The annual fair was hosted to give the community more insight to African cultures.
Cultural activities included double-dutch jump roping, dominos, flag coloring and old and new hip-hop music. An African-American fraternity also performed a special step dance routine.
African-American student organizations, including The Black Student Union, Sister Talk and Delta Sigma Theta took part in the event.
The Black Student Union wanted to reach out to students and raise awareness of the low black population on campus, said Esther Ogunrinu, health sciences major and president of Sister Talk.
Currently, black students make up two percent of the student population at CSUF, Ogunrinu said.
Tremaine Tasher, director of administration for the Black Student Union, hoped the event would give students of different ethnicities more insight to the African-American community.
“(It’s to) give a positive outlook on what we do,” Tasher said. “It’s not the stereotypical things.”
Sister Talk, a student group dedicated to exploring the changing roles and concerns of black women on campus through meaningful dialogue focusing on relationships, community concerns and leadership, according to their website, was also at the event.

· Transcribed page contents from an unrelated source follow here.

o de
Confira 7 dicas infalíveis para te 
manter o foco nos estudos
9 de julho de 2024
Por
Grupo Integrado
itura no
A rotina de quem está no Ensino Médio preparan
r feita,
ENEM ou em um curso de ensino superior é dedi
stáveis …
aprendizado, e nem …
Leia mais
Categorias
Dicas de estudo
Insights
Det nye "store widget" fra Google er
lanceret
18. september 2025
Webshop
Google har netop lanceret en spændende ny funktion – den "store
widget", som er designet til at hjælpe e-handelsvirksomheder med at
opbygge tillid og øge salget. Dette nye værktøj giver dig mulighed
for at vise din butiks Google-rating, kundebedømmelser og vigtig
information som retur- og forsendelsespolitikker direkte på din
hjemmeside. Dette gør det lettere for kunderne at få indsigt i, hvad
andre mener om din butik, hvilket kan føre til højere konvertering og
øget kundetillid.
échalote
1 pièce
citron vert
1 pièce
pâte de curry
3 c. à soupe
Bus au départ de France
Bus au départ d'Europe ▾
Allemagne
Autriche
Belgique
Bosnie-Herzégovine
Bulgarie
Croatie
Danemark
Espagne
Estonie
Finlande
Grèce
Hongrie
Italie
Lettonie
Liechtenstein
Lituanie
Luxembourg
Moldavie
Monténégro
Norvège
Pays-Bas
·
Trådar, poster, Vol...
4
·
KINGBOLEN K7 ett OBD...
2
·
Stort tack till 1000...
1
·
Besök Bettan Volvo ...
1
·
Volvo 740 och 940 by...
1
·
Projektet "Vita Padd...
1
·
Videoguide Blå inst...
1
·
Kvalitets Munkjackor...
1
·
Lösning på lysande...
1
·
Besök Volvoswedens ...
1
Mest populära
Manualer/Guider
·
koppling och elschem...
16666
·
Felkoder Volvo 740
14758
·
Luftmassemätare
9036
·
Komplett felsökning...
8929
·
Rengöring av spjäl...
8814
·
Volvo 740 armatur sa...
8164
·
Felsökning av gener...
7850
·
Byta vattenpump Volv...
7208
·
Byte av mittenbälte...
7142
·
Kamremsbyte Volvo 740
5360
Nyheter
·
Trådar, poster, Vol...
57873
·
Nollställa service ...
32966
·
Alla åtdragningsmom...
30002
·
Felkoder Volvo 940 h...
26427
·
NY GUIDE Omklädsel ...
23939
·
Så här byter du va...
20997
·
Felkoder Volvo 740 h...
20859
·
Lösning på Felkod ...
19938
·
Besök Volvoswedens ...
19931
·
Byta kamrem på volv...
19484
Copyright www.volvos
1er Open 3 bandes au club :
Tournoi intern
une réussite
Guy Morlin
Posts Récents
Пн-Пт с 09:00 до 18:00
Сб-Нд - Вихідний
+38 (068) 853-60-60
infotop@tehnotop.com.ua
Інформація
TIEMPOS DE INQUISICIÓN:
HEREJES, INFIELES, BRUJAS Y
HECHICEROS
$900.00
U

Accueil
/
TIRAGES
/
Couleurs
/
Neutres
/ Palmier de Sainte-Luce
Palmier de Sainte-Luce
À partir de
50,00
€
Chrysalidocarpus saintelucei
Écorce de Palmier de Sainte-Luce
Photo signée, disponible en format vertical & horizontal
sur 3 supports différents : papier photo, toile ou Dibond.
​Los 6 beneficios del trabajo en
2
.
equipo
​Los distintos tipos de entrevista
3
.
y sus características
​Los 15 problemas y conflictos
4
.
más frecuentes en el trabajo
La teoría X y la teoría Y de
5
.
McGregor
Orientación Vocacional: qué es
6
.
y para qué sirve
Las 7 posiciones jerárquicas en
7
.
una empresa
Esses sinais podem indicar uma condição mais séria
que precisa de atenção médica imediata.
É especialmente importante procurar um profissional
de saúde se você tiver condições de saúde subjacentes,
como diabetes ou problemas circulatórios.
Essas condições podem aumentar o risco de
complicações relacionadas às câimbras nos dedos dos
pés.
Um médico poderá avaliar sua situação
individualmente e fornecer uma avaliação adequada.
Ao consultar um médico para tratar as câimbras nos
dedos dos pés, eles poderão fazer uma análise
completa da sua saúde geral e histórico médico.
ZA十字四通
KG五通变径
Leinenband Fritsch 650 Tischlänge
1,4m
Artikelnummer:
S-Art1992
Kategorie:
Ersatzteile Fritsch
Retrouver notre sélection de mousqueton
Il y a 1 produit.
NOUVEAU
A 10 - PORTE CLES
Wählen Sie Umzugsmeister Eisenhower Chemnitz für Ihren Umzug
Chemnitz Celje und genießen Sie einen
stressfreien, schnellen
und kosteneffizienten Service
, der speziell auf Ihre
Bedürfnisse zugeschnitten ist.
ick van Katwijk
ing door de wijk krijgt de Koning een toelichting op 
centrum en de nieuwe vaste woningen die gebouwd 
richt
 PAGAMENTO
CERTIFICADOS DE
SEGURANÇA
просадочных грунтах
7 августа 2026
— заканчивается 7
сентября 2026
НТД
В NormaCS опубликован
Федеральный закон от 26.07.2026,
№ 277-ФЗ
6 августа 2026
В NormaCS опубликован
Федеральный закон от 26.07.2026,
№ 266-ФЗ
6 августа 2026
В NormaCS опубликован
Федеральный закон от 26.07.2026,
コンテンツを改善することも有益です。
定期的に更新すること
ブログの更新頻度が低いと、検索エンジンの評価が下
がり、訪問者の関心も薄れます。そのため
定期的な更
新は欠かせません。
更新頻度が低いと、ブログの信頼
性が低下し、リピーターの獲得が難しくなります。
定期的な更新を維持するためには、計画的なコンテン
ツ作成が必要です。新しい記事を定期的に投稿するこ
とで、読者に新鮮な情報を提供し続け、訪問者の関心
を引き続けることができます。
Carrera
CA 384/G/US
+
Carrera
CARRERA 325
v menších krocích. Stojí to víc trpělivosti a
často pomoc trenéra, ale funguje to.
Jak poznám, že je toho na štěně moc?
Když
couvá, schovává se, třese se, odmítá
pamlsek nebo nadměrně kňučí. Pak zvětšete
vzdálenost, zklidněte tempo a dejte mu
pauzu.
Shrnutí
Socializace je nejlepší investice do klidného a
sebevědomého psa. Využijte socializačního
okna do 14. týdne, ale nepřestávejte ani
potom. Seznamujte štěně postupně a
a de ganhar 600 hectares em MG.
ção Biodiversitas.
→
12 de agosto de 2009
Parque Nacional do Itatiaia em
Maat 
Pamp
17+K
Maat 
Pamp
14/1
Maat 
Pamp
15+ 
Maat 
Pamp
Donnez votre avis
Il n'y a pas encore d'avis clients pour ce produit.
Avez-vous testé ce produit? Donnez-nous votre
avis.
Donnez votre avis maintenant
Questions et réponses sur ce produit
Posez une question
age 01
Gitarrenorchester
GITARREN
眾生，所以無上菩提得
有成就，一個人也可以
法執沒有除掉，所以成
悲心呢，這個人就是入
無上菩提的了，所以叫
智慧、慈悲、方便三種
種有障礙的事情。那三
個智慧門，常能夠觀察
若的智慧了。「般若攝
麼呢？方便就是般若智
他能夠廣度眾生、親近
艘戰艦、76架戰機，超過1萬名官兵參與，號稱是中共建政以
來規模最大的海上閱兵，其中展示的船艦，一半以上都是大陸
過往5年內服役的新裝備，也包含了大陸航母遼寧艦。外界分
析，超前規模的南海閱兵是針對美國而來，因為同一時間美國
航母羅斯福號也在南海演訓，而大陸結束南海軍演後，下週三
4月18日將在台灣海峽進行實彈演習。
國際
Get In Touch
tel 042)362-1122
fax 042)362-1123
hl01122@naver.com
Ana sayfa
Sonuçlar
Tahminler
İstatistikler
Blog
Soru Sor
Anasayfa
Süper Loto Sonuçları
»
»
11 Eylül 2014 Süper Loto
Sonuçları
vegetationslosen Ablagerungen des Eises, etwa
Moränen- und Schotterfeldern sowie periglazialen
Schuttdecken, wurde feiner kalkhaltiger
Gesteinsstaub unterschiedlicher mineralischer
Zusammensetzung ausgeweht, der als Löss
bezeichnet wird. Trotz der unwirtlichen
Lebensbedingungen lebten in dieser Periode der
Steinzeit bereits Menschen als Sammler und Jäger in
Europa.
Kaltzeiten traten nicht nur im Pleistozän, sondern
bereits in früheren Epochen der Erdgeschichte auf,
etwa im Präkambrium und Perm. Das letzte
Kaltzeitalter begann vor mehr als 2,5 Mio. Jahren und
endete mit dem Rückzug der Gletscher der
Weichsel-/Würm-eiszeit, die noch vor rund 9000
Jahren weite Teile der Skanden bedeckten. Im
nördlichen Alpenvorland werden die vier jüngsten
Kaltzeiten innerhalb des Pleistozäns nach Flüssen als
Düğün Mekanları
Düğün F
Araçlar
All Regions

The group wanted to raise awareness that Sister Talk is a resource for the women on campus, Ogunrinu said.
Sister Talk also wanted to make connections with the other sororities on campus to build on diversity.
Ogunrinu said she hopes people will be more aware of the African-American community on campus and its cultural traditions. The group, she said, is aiming to do more events outside to engage the campus community and increase their visibility.
Phi Beta Sigma Fraternity, Inc. was also present among the African-American student organizations hoping to bring awareness to the low population of black students on campus.
Jason Garnelladams, a marketing major, said he hoped this would allow the students to be more open-minded when it comes to understanding other cultures.
“(We’re here to) make it known to our whole campus, that’s why we are in an open environment, no closed door so the whole campus can see us,” Garnelladams said. “We’re not hiding anything at all … we’re not ashamed of what we are doing.”